Annealing characteristics are reported for two epitaxial garnet materials: ${\mathrm{Y}}_1{\mathrm{Eu}}_{\text{1.85}}{\mathrm{Yb}}_{\text{.15}}{\mathrm{Al}}_{\text{1.1}}{\mathrm{Fe}}_{\text{3.9}}{\mathrm{O}}_{12}$ and ${\mathrm{YGdTmGa}}_{\text{.8}}{\mathrm{Fe}}_{\text{4.2}}{\mathrm{O}}_{12}$ on (111) ${\mathrm{Gd}}_3{\mathrm{Ga}}_5{\mathrm{O}}_{12}$ . Ion implantation has been used to suppress hard bubbles in these materials. The changes observed in the magnetic properties during annealing are due to removal of the ion implantation effects, removal of growth induced anisotropy and changes in the magnetization, 4πM_s.
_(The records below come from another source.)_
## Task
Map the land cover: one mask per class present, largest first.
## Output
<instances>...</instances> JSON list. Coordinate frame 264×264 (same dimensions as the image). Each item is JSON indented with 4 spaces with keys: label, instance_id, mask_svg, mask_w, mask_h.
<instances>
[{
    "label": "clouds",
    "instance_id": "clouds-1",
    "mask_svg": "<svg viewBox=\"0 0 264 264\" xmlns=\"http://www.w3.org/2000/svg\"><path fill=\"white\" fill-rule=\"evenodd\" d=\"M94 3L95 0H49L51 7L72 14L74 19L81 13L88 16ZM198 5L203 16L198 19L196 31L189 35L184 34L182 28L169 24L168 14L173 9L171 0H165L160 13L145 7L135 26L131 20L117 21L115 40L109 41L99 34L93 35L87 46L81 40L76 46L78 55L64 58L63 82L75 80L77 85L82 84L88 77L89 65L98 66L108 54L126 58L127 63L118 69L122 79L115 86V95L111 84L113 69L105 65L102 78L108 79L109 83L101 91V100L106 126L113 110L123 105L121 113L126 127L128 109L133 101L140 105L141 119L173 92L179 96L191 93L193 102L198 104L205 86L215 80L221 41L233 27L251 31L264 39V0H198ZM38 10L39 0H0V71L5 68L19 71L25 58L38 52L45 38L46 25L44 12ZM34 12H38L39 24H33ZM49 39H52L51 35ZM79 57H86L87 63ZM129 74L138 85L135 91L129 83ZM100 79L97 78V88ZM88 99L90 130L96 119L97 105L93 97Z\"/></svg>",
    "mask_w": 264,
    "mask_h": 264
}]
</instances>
The films used were ∼6μm thick and supported ∼6μm bubbles at room temperature. Three parameters were measured after 30 minute anneals in O₂: the minimum bias field H_m for bubble collapse, the bias field collapse range ΔH, and the demagnetized domain strip width, from which 4πM_s, the material length ℓ, and the domain wall energy σ_w were determined. Hydrogen ion implantation at 25–50 keV typically increases H_m by several oersteds and decreases ΔH from ∼25–40 Oe down to ∼1 Oe. Annealing of the ion implantation effects was observed in the range 600 to 1000°C. The implantation‐induced increase in H_m disappeared at about 800°C and ΔH increased abruptly to ∼20–25 Oe at temperatures ranging from 700 to 850°C for the particular materials and implantation conditions used. Annealing at temperatures >800°C causes a redistribution of the Al or Ga atoms between tetrahedral and octahedral sites causing changes in 4πM_s. Annealing at ∼1200°C also causes a reduction in growth induced anisotropy by randomizing the distribution of the different rare earth atoms on the dodecahedral lattice sites.